◆ Text excerpt:
+===+

Rereading The (Mis)behavior of Markets after more than a decade had passed since the previous read — a decade in which one noted misbehavior was the firm establishment of five network upstarts to market value dominance — I was this time struck by the prevalence of network terminology I had not noticed before. In a text that does not mention networks even as a concept, let alone an indexed word, the recurring appearance of clustering, scaling, interdependency, and power law effects, stands out.

Admittedly, the author avoided speculating on causes of market fractality, but sought merely to observe and as a scientist demonstrate the unpredictable choppiness of the subject. But we who are not scientists can speculate without shame, and my take is that markets — complex and diverse interconnected networks of complex and diverse participation — (mis)behave the way that social networks do, only much more so: a function of their vastly more complex, diverse and multilayered constitution.

Which is to say, there are influences and influencers, agreements and disagreements of assorted strength, topics that draw varied attention by and for assorted interest groups, links among the nodes that may solidify or break, clusters that may grow or shrink or altogether vanish just to reappear… Only, in markets these form a richer and more fragile mosaic, necessarily, resulting in what may show on charts as chaos. But it isn’t that, it’s just complex, and fractal.

One other clue for the imagination to run wild among Mandelbrot’s scientific findings, points us to an even more precise conclusion about the nature of this complex social web. According to the author, market prices have memory — are influenced, in other words, by prices past — the more immediate the past, the more immediately influential.

+===+

◆ Aim of the task:
Can you reproduce the passage about market networks word for word, everything from "Which is to" down to "complex, and fractal."? Work only from the passage about market networks above.

◆ Supplied records:
+===+

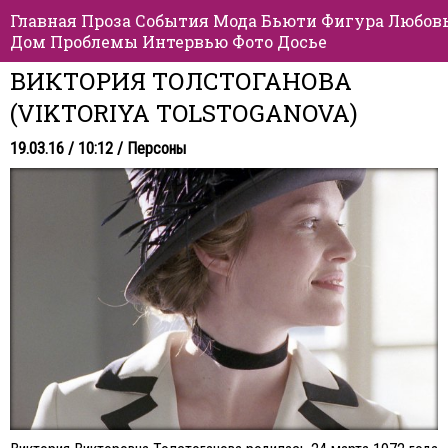
Главная
Проза
События
Мода
Бьюти
Фигура
Любов
Дом
Проблемы
Интервью
Фото
Досье
ВИКТОРИЯ ТОЛСТОГАНОВА
(VIKTORIYA TOLSTOGANOVA)
19.03.16 / 10:12 /
Персоны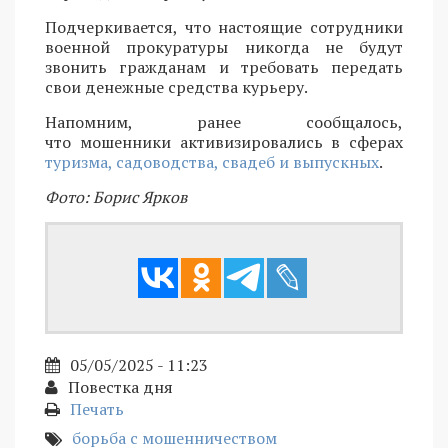
Подчеркивается, что настоящие сотрудники
военной прокуратуры никогда не будут
звонить гражданам и требовать передать
свои денежные средства курьеру.
Напомним, ранее сообщалось,
что мошенники активизировались в сферах
туризма, садоводства, свадеб и выпускных
.
Фото: Борис Ярков
05/05/2025 - 11:23
Повестка дня
Печать
борьба с мошенничеством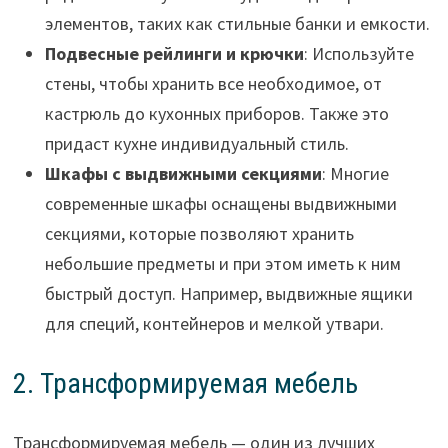
элементов, таких как стильные банки и емкости.
Подвесные рейлинги и крючки
: Используйте
стены, чтобы хранить все необходимое, от
кастрюль до кухонных приборов. Также это
придаст кухне индивидуальный стиль.
Шкафы с выдвижными секциями
: Многие
современные шкафы оснащены выдвижными
секциями, которые позволяют хранить
небольшие предметы и при этом иметь к ним
быстрый доступ. Например, выдвижные ящики
для специй, контейнеров и мелкой утвари.
2. Трансформируемая мебель
Трансформируемая мебель — один из лучших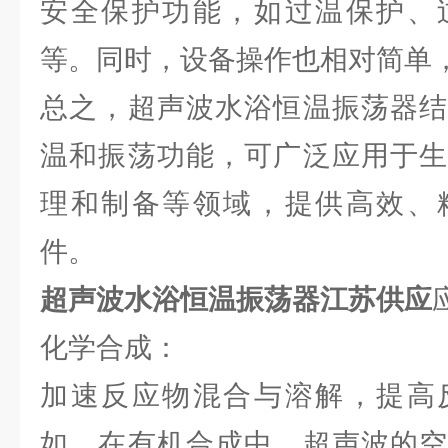
安全保护功能，如过温保护、
等。同时，设备操作也相对简单
总之，超声波水浴恒温振荡器结
温和振荡功能，可广泛应用于生
理和制备等领域，提供高效、
件。
超声波水浴恒温振荡器江苏供应
化学合成：
加速反应物混合与溶解，提高
如，在有机合成中，超声波的空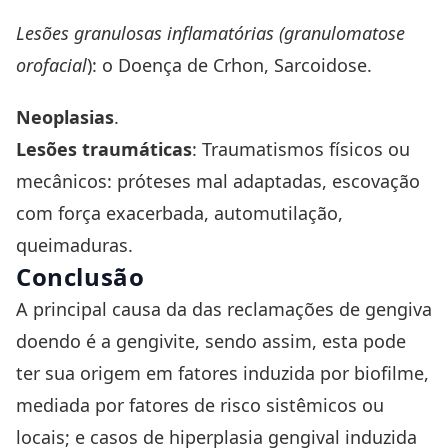
Lesões granulosas inflamatórias (granulomatose
orofacial
): o Doença de Crhon, Sarcoidose.
Neoplasias
.
Lesões traumáticas
: Traumatismos físicos ou
mecânicos: próteses mal adaptadas, escovação
com força exacerbada, automutilação,
queimaduras.
Conclusão
A principal causa da das reclamações de gengiva
doendo é a gengivite, sendo assim, esta pode
ter sua origem em fatores induzida por biofilme,
mediada por fatores de risco sistêmicos ou
locais; e casos de hiperplasia gengival induzida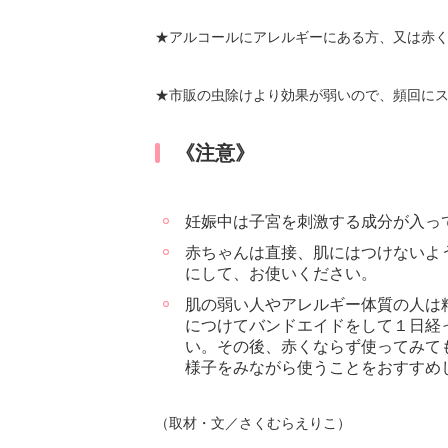
★アルコールにアレルギーにある方、又は赤
★市販の虫除けより効果が弱いので、頻回に
《注意》
妊娠中は子宮を刺激する成分が入っ
赤ちゃんは直接、肌にはつけないよ
にして、お使いください。
肌の弱い人やアレルギー体質の人は
につけてバンドエイドをして１日経
い。その後、赤くならず使ってみて
様子をみながら使うことをおすすめ
（取材・文／さくむらえりこ）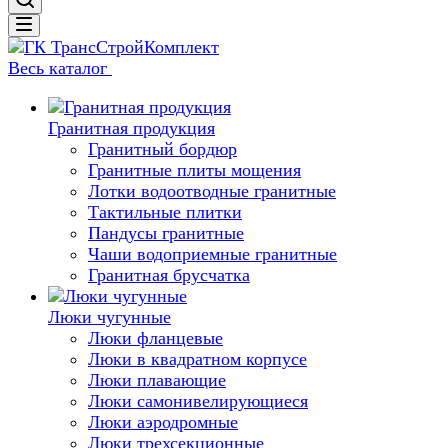
Весь каталог
Гранитная продукция
Гранитный бордюр
Гранитные плиты мощения
Лотки водоотводные гранитные
Тактильные плитки
Пандусы гранитные
Чаши водоприемные гранитные
Гранитная брусчатка
Люки чугунные
Люки фланцевые
Люки в квадратном корпусе
Люки плавающие
Люки самонивелирующиеся
Люки аэродромные
Люки трехсекционные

+===+

◆ Response:
Which is to say, there are influences and influencers, agreements and disagreements of assorted strength, topics that draw varied attention by and for assorted interest groups, links among the nodes that may solidify or break, clusters that may grow or shrink or altogether vanish just to reappear… Only, in markets these form a richer and more fragile mosaic, necessarily, resulting in what may show on charts as chaos. But it isn’t that, it’s just complex, and fractal.